The k-means or neural-gas algorithm are used to cluster many vectors into few classes. Please do not confuse this 'clustering' of vectors with the clustering of contexts, which is a completely different issue. Also the classes mentioned in the previous sentence have nothing to do with the LDA classes or with the sample-set buffers that will be explained further down.
Why do we have to extract samples at all? Well, it is not really necessary, it is possible to not write any files and just keep all that is needed for the k-means in memory. This is certainly no problem for context-independent systems. But consider you want to create 5000 codebooks, each of which has 32 vectors, each of which has 32 coefficients, and to build a 32-vector codebook with k-means you would like to have a multiple of 32 example vectors, say something like 1000 or more.
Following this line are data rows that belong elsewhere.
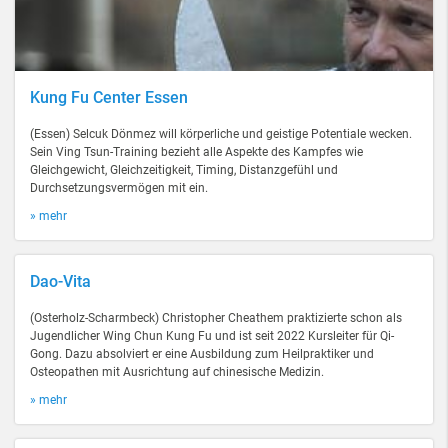
Kung Fu Center Essen
(Essen) Selcuk Dönmez will körperliche und geistige Potentiale wecken.
Sein Ving Tsun-Training bezieht alle Aspekte des Kampfes wie
Gleichgewicht, Gleichzeitigkeit, Timing, Distanzgefühl und
Durchsetzungsvermögen mit ein.
» mehr
Dao-Vita
(Osterholz-Scharmbeck) Christopher Cheathem praktizierte schon als
Jugendlicher Wing Chun Kung Fu und ist seit 2022 Kursleiter für Qi-
Gong. Dazu absolviert er eine Ausbildung zum Heilpraktiker und
Osteopathen mit Ausrichtung auf chinesische Medizin.
» mehr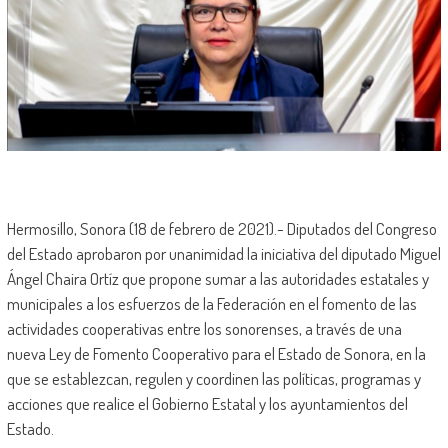
Hermosillo, Sonora (18 de febrero de 2021).- Diputados del Congreso
del Estado aprobaron por unanimidad la iniciativa del diputado Miguel
Ángel Chaira Ortíz que propone sumar a las autoridades estatales y
municipales a los esfuerzos de la Federación en el fomento de las
actividades cooperativas entre los sonorenses, a través de una
nueva Ley de Fomento Cooperativo para el Estado de Sonora, en la
que se establezcan, regulen y coordinen las políticas, programas y
acciones que realice el Gobierno Estatal y los ayuntamientos del
Estado.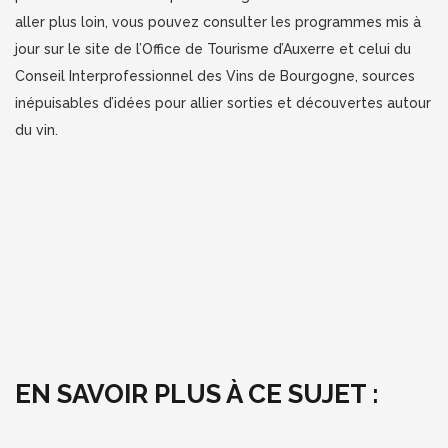
aller plus loin, vous pouvez consulter les programmes mis à
jour sur le site de l’Office de Tourisme d’Auxerre et celui du
Conseil Interprofessionnel des Vins de Bourgogne, sources
inépuisables d’idées pour allier sorties et découvertes autour
du vin.
EN SAVOIR PLUS À CE SUJET :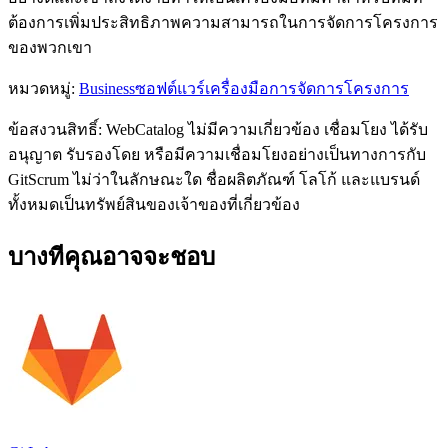
ต้องการเพิ่มประสิทธิภาพความสามารถในการจัดการโครงการ
ของพวกเขา
หมวดหมู่
:
Business
ซอฟต์แวร์เครื่องมือการจัดการโครงการ
ข้อสงวนสิทธิ์: WebCatalog ไม่มีความเกี่ยวข้อง เชื่อมโยง ได้รับ
อนุญาต รับรองโดย หรือมีความเชื่อมโยงอย่างเป็นทางการกับ
GitScrum ไม่ว่าในลักษณะใด ชื่อผลิตภัณฑ์ โลโก้ และแบรนด์
ทั้งหมดเป็นทรัพย์สินของเจ้าของที่เกี่ยวข้อง
บางทีคุณอาจจะชอบ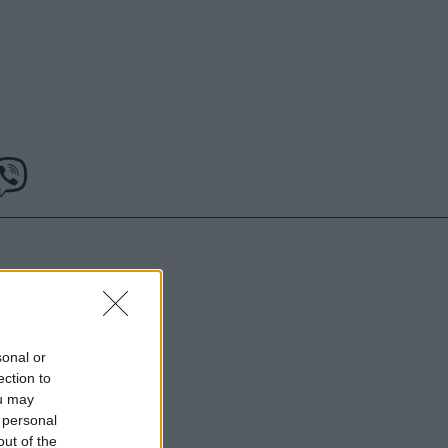
υντάκτες τους
χωρίς γραπτή
ιστότοπος
sonal or
μόνο το
ection to
ou may
 personal
out of the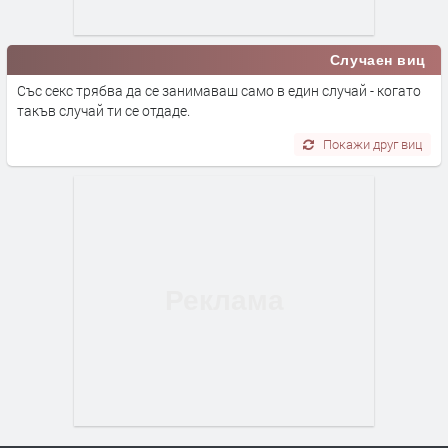
Случаен виц
Със секс трябва да се занимаваш само в един случай - когато
такъв случай ти се отдаде.
Покажи друг виц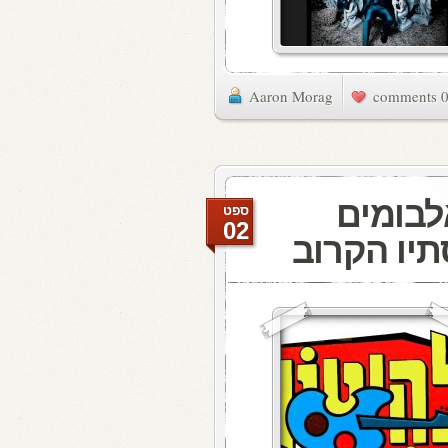
Aaron Morag
0 commen
.אי מגיש: 50 אלבומים
ספט
02
יו הקרוב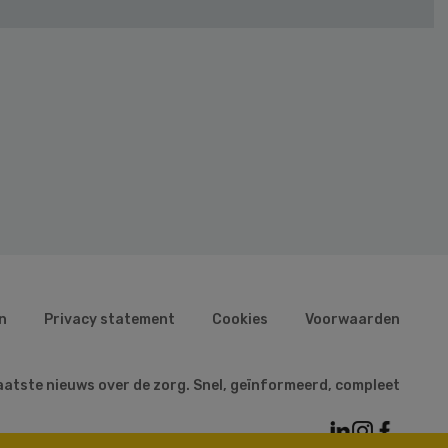
n
Privacy statement
Cookies
Voorwaarden
aatste nieuws over de zorg. Snel, geïnformeerd, compleet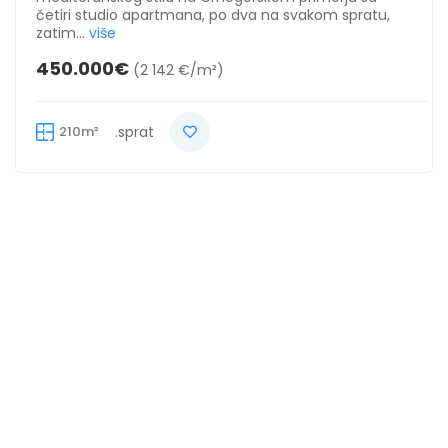
četiri studio apartmana, po dva na svakom spratu,
zatim...
više
450.000€
(2 142 €/m²)
210m²
.sprat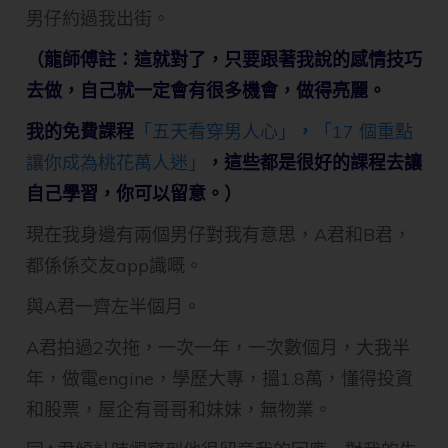
男仔約過我出街。
（龍師傅註：這就對了，只要跟著我說的感情技巧
去做，自己就一定會有很多機會，做得亮麗。
我的免費課程
「五天看穿男人心」
，
「17 個重點
讓你成為桃花萬人迷」
，這些都是很好的課程去讓
自己學習，你可以留意。
）
現在我身邊有兩個男仔對我有意思，A君和B君，
都係係交友app識嘅。
與A君一齊左半個月。
A君拍過2次拖，一次一年，一次數個月，大我半
年，做電engine，學歷大專，搵1.8萬，懂得投資
和股票，屋企有哥哥和妹妹，無物業。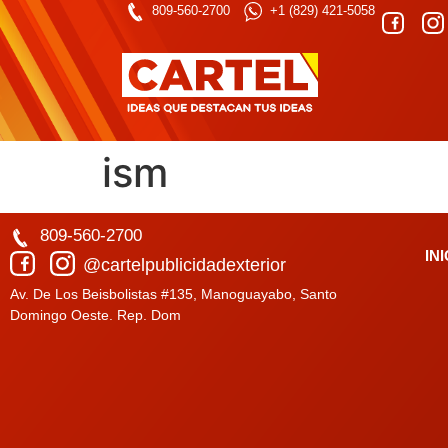
809-560-2700
+1 (829) 421-5058
ism
809-560-2700
IN
@cartelpublicidadexterior
Av. De Los Beisbolistas #135, Manoguayabo, Santo
Domingo Oeste. Rep. Dom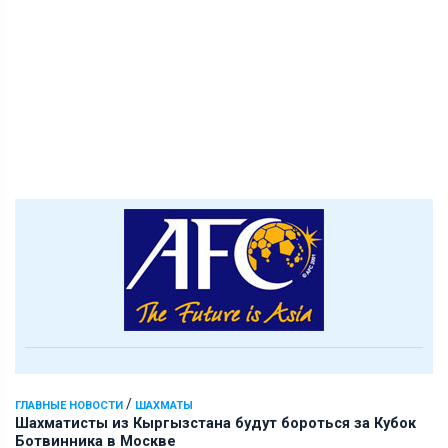
/
ГЛАВНЫЕ НОВОСТИ
ШАХМАТЫ
Шахматисты из Кыргызстана будут бороться за Кубок
Ботвинника в Москве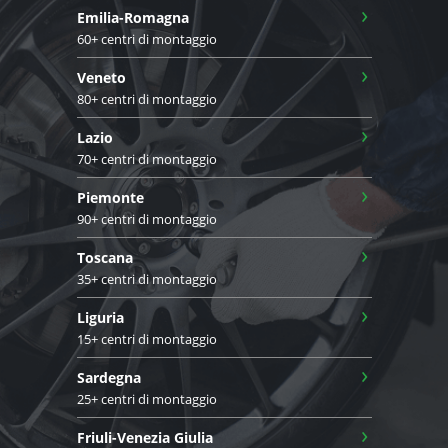
›
Emilia-Romagna
60+ centri di montaggio
›
Veneto
80+ centri di montaggio
›
Lazio
70+ centri di montaggio
›
Piemonte
90+ centri di montaggio
›
Toscana
35+ centri di montaggio
›
Liguria
15+ centri di montaggio
›
Sardegna
25+ centri di montaggio
›
Friuli-Venezia Giulia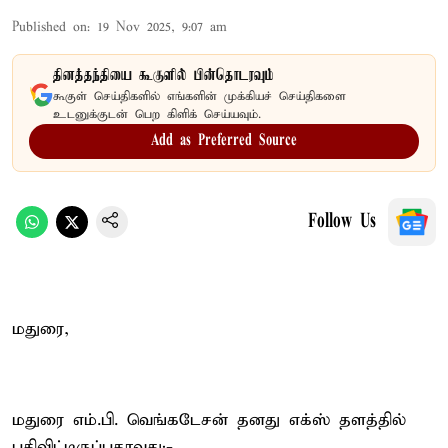
Published on
:
19 Nov 2025, 9:07 am
தினத்தந்தியை கூகுளில் பின்தொடரவும்
கூகுள் செய்திகளில் எங்களின் முக்கியச் செய்திகளை
உடனுக்குடன் பெற கிளிக் செய்யவும்.
Add as Preferred Source
Follow Us
மதுரை,
மதுரை எம்.பி. வெங்கடேசன் தனது எக்ஸ் தளத்தில்
பதிவிட்டிருப்பதாவது:-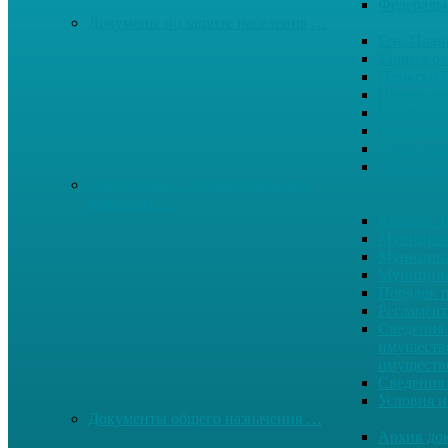
Федерал
Докумены по защите населения …
Ген. Пла
Защита от
Памятки 
Правопор
Противод.
Противоп
Публичны
Экология
Документы по муниципальным
вопросам …
Квалиф. т
Муниципа
Муниципа
Муниципа
Порядок п
Регламент
Сведения 
имуществе
имуществ
Сведения 
Условия и
Документы общего назначения …
Архив до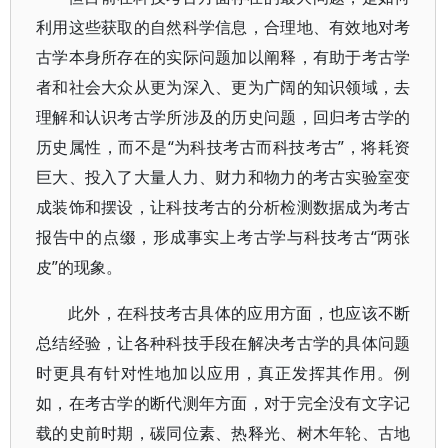
利用这些获取的自然科学信息，合理地、有效地对考
古学本身所存在的实际问题加以阐释，有助于考古学
者和社会大众从更为深入、更为广阔的知识领域，去
理解和认识考古学所涉及的历史问题，回归考古学的
历史属性，而不是“为科技考古而科技考古”，将耗资
巨大、投入了大量人力、财力和物力的考古实验室变
成装饰和摆设，让科技考古的分析检测数据成为考古
报告中的点缀，形成事实上考古学与科技考古“两张
皮”的现象。
此外，在科技考古具体的应用方面，也应该不断
总结经验，让各种科技手段在解决考古学的具体问题
时更具有针对性地加以应用，真正发挥其作用。例
如，在考古学的断代测年方面，对于完全没有文字记
载的史前时期，碳同位素、热释光、树木年轮、古地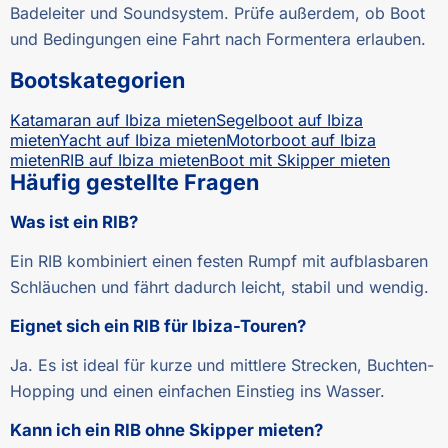
Badeleiter und Soundsystem. Prüfe außerdem, ob Boot
und Bedingungen eine Fahrt nach Formentera erlauben.
Bootskategorien
Katamaran auf Ibiza mieten
Segelboot auf Ibiza
mieten
Yacht auf Ibiza mieten
Motorboot auf Ibiza
mieten
RIB auf Ibiza mieten
Boot mit Skipper mieten
Häufig gestellte Fragen
Was ist ein RIB?
Ein RIB kombiniert einen festen Rumpf mit aufblasbaren
Schläuchen und fährt dadurch leicht, stabil und wendig.
Eignet sich ein RIB für Ibiza-Touren?
Ja. Es ist ideal für kurze und mittlere Strecken, Buchten-
Hopping und einen einfachen Einstieg ins Wasser.
Kann ich ein RIB ohne Skipper mieten?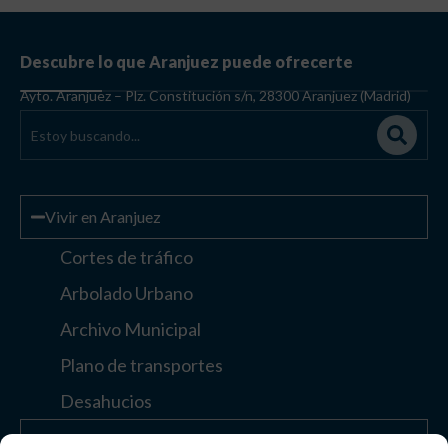
Descubre lo que Aranjuez puede ofrecerte
Ayto. Aranjuez – Plz. Constitución s/n, 28300 Aranjuez (Madrid)
Vivir en Aranjuez
Cortes de tráfico
Arbolado Urbano
Archivo Municipal
Plano de transportes
Desahucios
Enlaces de interés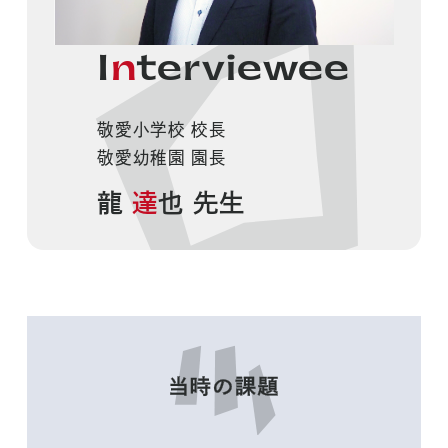
I
n
terviewee
敬愛小学校 校長
敬愛幼稚園 園長
龍
達
也 先生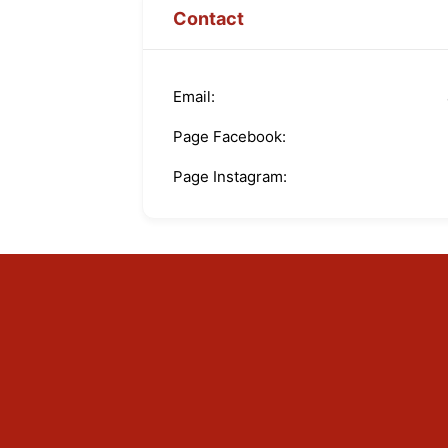
Contact
Email
Page Facebook
Page Instagram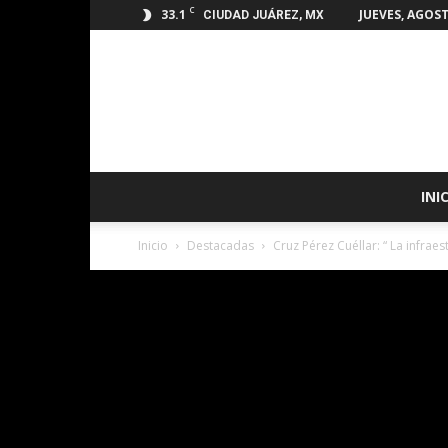
C
33.1
JUEVES, AGOST
CIUDAD JUÁREZ, MX
INI
Inicio
Destacadas
Cruz Pérez Cuéllar: “ La infrae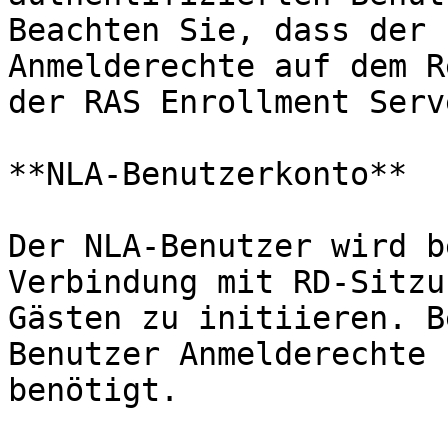
Beachten Sie, dass der 
Anmelderechte auf dem R
der RAS Enrollment Serv
**NLA-Benutzerkonto**

Der NLA-Benutzer wird b
Verbindung mit RD-Sitzu
Gästen zu initiieren. B
Benutzer Anmelderechte 
benötigt.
This would mean that you'd have to store 5000*1000*32 floating point numbers and you easily end up with more than half a gig of data. If this is not a problem for your computer, you can just go ahead and not write sample files, and simply keep them in memory in large enough buffers of a SampleSet object. If you believe that you could need the extracted samples again, e.g. if the k-means went wrong for whatever reason, then having the files will make a restart of the k-means much easier.
In Janus, the object type SampleSet is very similar to the LDA object. It is defined in a similar way, you must define buffers and assign a buffer to every acoustic model, just like you would assign a class to every model when defining an LDA object. Then comes a training iteration which looks just like any other training iteration. During the training the buffers will be filled with the feature vectors of the training data. Whenever a buffer is filled, it will be flushed into a file. At the end of the training you end up having a file for each buffer, that contains all the vectors that belong to it. You will use them as inputs for the k-means and neural-gas algorithms to compute codebooks. So when defining the buffers you have to define one buffer for each codebook you are going to have later.